#### [ASSIGNED TASK]
From the data below, return each line in which the string "shift" is found.

*** EXTRACTED ENTRIES ***

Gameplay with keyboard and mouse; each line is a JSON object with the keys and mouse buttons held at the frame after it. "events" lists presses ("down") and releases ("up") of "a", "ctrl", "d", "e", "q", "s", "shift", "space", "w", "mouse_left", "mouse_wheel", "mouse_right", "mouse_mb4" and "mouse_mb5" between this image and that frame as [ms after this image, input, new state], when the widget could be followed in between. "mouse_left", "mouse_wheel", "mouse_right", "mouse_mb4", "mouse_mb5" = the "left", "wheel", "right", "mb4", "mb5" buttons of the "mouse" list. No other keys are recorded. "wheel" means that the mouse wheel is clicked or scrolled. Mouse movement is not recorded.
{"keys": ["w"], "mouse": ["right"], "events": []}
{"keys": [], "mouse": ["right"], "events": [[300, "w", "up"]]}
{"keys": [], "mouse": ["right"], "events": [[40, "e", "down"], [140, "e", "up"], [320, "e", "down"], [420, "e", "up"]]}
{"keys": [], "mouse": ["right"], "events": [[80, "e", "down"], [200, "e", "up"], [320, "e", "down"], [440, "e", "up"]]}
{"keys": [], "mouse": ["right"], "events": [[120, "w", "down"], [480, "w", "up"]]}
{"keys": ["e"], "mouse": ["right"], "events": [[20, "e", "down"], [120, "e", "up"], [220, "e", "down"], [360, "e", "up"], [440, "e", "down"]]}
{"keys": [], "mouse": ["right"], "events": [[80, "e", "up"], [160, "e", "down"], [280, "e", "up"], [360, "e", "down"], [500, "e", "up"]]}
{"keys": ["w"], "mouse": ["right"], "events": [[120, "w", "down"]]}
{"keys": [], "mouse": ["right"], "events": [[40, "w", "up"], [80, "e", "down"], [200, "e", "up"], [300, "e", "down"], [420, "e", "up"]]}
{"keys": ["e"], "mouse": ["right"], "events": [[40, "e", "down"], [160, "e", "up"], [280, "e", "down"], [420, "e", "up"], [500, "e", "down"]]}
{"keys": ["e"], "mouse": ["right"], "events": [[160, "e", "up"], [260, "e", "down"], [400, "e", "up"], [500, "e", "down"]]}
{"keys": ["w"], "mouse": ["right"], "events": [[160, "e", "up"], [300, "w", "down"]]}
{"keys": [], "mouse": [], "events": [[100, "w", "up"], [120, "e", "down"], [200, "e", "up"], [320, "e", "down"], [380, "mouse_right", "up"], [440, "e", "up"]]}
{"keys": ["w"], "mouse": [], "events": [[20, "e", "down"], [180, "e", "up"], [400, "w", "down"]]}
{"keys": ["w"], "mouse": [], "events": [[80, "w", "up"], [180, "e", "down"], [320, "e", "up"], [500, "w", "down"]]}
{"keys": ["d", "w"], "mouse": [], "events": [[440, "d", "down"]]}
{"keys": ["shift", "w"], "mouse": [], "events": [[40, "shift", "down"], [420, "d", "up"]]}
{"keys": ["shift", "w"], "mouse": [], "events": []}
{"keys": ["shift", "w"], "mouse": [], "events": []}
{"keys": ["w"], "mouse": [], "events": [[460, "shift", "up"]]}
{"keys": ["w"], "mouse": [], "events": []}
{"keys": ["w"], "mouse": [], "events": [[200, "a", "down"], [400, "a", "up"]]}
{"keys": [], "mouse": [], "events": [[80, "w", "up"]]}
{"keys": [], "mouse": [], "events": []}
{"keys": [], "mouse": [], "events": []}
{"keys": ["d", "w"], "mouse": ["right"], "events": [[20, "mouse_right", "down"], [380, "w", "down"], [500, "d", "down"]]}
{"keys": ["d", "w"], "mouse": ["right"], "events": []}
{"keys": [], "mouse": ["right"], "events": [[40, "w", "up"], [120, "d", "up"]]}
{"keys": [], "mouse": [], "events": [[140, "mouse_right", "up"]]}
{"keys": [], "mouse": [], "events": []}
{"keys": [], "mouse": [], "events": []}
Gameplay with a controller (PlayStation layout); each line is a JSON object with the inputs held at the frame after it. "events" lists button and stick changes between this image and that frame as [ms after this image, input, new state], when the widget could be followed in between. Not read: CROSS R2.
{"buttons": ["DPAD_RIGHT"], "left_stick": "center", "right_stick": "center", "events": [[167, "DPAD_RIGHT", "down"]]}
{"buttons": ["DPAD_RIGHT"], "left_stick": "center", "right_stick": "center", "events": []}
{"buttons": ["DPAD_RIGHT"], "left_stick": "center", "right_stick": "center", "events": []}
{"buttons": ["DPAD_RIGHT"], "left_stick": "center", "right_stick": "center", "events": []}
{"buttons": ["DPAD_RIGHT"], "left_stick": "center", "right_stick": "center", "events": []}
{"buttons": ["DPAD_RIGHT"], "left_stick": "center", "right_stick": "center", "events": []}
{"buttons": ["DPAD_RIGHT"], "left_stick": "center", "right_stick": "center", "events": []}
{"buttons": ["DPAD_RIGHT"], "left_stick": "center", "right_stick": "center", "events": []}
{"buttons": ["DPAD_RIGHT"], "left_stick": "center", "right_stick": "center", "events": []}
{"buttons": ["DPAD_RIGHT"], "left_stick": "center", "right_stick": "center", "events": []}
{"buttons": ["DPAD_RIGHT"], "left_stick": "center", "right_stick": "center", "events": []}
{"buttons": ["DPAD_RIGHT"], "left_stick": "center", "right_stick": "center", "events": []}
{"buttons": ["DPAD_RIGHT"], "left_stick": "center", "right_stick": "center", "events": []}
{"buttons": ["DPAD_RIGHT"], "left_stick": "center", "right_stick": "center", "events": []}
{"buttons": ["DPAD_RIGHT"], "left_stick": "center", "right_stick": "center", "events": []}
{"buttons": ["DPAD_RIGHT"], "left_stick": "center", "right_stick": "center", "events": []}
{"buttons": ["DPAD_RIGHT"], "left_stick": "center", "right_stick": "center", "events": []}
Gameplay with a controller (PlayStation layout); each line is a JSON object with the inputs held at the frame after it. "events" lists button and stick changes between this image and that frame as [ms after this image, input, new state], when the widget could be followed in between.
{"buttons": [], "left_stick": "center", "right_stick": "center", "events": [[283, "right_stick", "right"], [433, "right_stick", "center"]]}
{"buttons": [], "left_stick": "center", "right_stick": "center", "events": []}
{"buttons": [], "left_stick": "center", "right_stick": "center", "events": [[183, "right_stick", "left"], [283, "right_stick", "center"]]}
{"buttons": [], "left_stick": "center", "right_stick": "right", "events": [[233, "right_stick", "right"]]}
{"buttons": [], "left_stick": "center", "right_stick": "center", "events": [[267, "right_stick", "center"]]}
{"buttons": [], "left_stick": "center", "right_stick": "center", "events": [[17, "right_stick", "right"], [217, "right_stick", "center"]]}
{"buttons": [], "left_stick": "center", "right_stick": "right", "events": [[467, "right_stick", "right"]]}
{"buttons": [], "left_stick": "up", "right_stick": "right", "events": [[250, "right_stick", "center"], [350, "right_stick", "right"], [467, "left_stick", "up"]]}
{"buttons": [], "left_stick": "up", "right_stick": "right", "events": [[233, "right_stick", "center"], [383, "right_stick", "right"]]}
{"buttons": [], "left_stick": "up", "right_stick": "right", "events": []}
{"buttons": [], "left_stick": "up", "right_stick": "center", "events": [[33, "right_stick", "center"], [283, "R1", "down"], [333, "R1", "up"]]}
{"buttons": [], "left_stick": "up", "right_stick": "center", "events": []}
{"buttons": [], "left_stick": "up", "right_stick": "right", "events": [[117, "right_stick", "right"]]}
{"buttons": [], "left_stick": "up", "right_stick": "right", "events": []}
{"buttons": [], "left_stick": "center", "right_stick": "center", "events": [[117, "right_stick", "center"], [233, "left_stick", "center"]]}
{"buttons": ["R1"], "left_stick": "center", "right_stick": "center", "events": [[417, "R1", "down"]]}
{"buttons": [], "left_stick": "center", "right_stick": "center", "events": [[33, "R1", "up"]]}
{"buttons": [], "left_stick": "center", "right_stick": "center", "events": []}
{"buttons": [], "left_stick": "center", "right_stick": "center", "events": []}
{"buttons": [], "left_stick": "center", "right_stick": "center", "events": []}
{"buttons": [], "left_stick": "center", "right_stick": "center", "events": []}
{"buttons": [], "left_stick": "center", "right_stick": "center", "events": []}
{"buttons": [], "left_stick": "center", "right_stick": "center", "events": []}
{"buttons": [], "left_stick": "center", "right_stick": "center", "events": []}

***

#### [EXERCISE RESULT]
Gameplay with keyboard and mouse; each line is a JSON object with the keys and mouse buttons held at the frame after it. "events" lists presses ("down") and releases ("up") of "a", "ctrl", "d", "e", "q", "s", "shift", "space", "w", "mouse_left", "mouse_wheel", "mouse_right", "mouse_mb4" and "mouse_mb5" between this image and that frame as [ms after this image, input, new state], when the widget could be followed in between. "mouse_left", "mouse_wheel", "mouse_right", "mouse_mb4", "mouse_mb5" = the "left", "wheel", "right", "mb4", "mb5" buttons of the "mouse" list. No other keys are recorded. "wheel" means that the mouse wheel is clicked or scrolled. Mouse movement is not recorded.
{"keys": ["shift", "w"], "mouse": [], "events": [[40, "shift", "down"], [420, "d", "up"]]}
{"keys": ["shift", "w"], "mouse": [], "events": []}
{"keys": ["shift", "w"], "mouse": [], "events": []}
{"keys": ["w"], "mouse": [], "events": [[460, "shift", "up"]]}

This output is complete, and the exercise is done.